The idea is that this information should be provided on incorporation and then updated at least annually either by notification of changes or by ticking the box on the Annual Return to confirm that the details have been checked and there are no changes to report.Companies will need to think about how they will in practice obtain and check the beneficial ownership details.

Private companies will be able to opt out of the existing obligations to keep Registers of Members, Directors, Secretaries, Directors Interests and Directors residential addresses, and rely instead on the information filed with Companies House.
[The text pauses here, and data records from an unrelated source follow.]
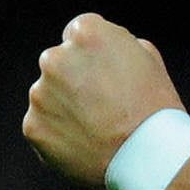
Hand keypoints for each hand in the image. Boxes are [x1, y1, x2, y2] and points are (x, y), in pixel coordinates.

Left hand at [22, 13, 186, 187]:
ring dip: (66, 107)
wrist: (151, 157)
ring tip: (99, 128)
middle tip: (104, 104)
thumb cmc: (156, 108)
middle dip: (76, 79)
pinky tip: (87, 143)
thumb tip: (102, 51)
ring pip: (49, 96)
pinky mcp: (33, 127)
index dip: (96, 54)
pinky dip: (60, 134)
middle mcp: (55, 58)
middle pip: (59, 63)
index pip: (78, 32)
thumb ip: (118, 45)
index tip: (108, 72)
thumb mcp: (150, 59)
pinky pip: (43, 126)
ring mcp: (40, 94)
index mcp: (86, 34)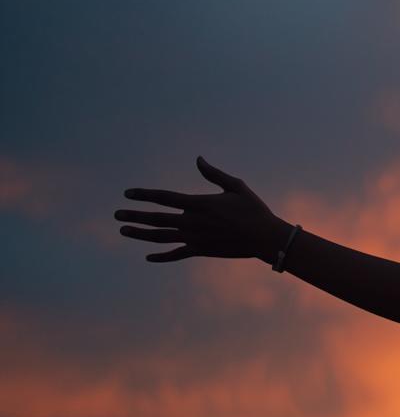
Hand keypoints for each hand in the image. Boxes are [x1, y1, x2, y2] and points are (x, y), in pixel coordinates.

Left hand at [115, 156, 288, 262]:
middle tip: (116, 214)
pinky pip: (176, 254)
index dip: (144, 195)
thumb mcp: (236, 186)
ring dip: (140, 234)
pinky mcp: (201, 251)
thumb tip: (198, 159)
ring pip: (161, 237)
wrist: (265, 238)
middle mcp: (192, 222)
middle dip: (134, 215)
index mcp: (199, 203)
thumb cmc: (253, 209)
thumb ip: (214, 174)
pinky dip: (161, 257)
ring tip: (123, 230)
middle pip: (156, 218)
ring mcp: (195, 238)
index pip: (164, 198)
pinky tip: (148, 257)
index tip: (128, 193)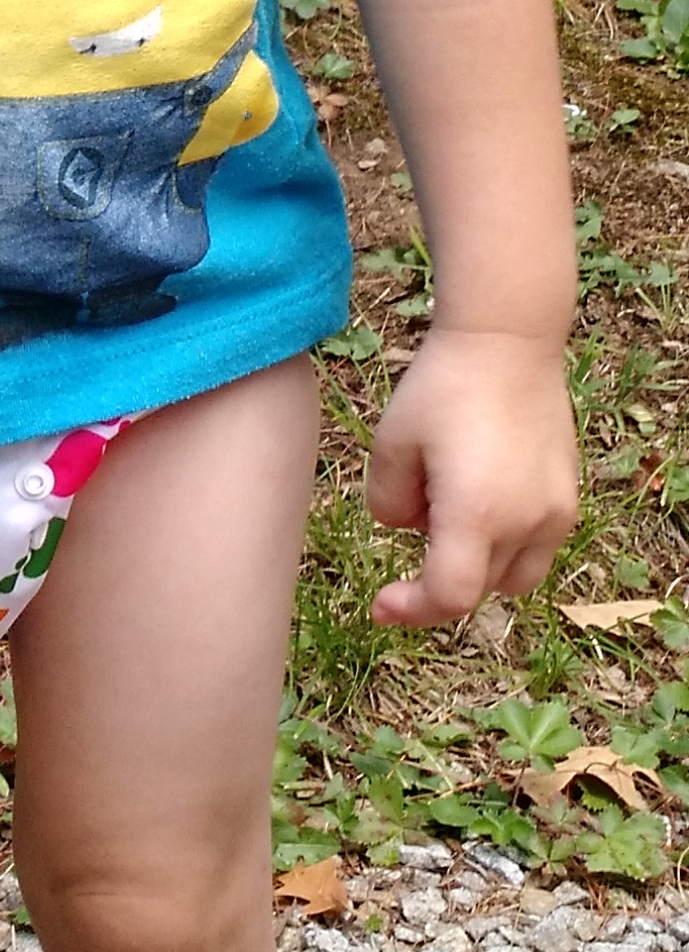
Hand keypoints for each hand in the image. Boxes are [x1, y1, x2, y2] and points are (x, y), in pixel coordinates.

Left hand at [364, 325, 578, 625]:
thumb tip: (410, 528)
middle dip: (437, 575)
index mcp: (476, 514)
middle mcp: (525, 523)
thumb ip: (387, 504)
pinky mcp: (569, 498)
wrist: (507, 342)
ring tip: (450, 506)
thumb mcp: (391, 445)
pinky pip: (537, 550)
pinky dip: (505, 546)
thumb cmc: (442, 387)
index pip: (448, 597)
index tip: (382, 603)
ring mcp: (555, 513)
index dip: (412, 609)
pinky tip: (479, 496)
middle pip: (477, 590)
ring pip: (513, 578)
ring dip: (477, 567)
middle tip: (414, 516)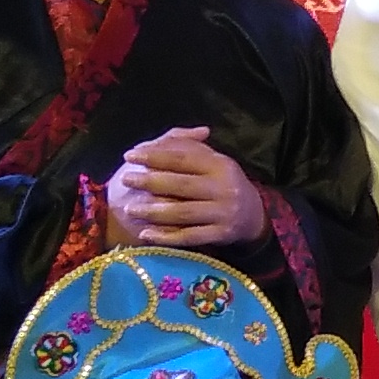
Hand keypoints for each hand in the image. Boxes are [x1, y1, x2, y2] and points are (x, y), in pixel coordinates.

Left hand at [106, 125, 265, 246]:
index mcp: (221, 165)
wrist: (253, 217)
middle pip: (181, 185)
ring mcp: (223, 213)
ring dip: (153, 212)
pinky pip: (189, 237)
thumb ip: (186, 147)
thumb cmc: (222, 184)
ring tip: (130, 208)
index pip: (183, 158)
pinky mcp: (221, 235)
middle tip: (125, 179)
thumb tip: (159, 141)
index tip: (129, 155)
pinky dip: (165, 237)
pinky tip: (146, 234)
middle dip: (150, 181)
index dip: (155, 156)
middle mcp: (224, 188)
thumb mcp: (212, 161)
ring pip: (182, 213)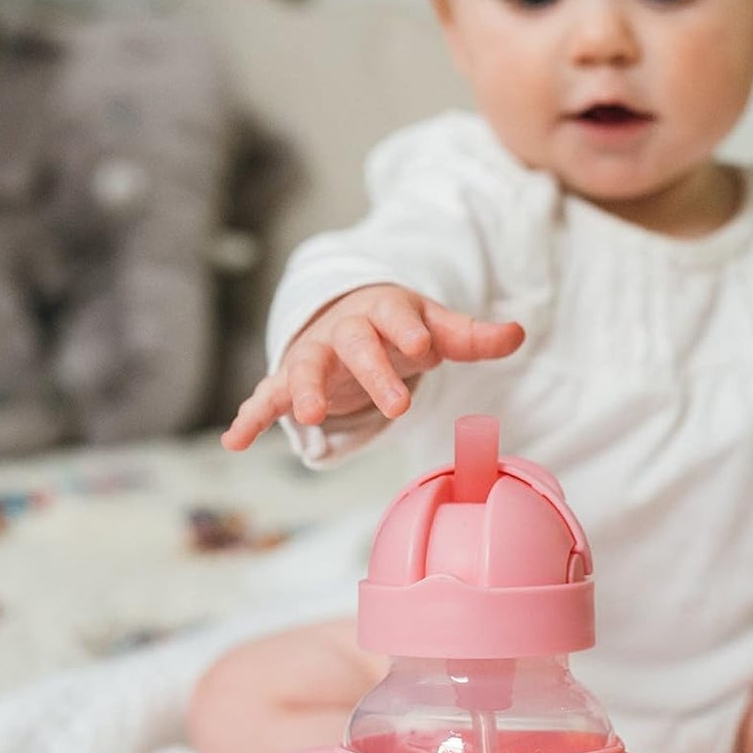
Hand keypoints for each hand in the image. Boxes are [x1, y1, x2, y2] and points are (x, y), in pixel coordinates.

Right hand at [221, 284, 524, 450]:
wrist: (350, 317)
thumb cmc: (401, 328)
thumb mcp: (437, 329)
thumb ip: (473, 336)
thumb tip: (518, 332)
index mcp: (383, 312)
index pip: (395, 316)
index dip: (408, 330)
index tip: (424, 348)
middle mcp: (344, 330)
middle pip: (354, 345)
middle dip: (372, 372)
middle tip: (396, 406)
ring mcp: (314, 355)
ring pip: (304, 368)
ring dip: (304, 391)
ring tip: (307, 418)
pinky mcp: (290, 381)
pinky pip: (266, 397)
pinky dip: (249, 417)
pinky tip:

This may be a welcome development for smaller companies in reducing their corporate administration by not keeping their own Registers.

A further provision relating to shares is the proposal to abolish existing bearer shares and prohibit any new ones being issued, providing a period during which any bearer shareholders can surrender their existing bearer share warrants to be converted into registered shares. After this transition period, an application for conversion would need to be made to the Court.

In a drive to improve director’s knowledge of their duties and responsibilities, the Registrar of Companies will contact all newly appointed directors to advise them of their legal role, responsibilities and obligations, but there is no proposal (as yet) to introduce compulsory director training or qualifications. This notification by Companies House will also confirm the appointment to the director so if he/she did not in fact consent to act, he/she can apply for the appointment to be removed.

Other areas under consideration include explicitly applying director’s statutory duties to shadow directors and those who control a single director as a new means of increasing accountability of those who control directors.

The law relating to the disqualification of directors is also being considered for reform, with the introduction of a broader list of provisions to be considered, including the materiality of a director’s conduct, culpability and previous track record and the impact of the behaviour. This will also include overseas behaviour and would allow the disqualification of a UK director when convicted of a criminal offence in relation to an overseas company

The above provisions will all need primary legislation to implement, but there is clearly a desire within Government to increase corporate transparency in the belief that this will increase public and third party trust in UK businesses, so watch this space for news of changes.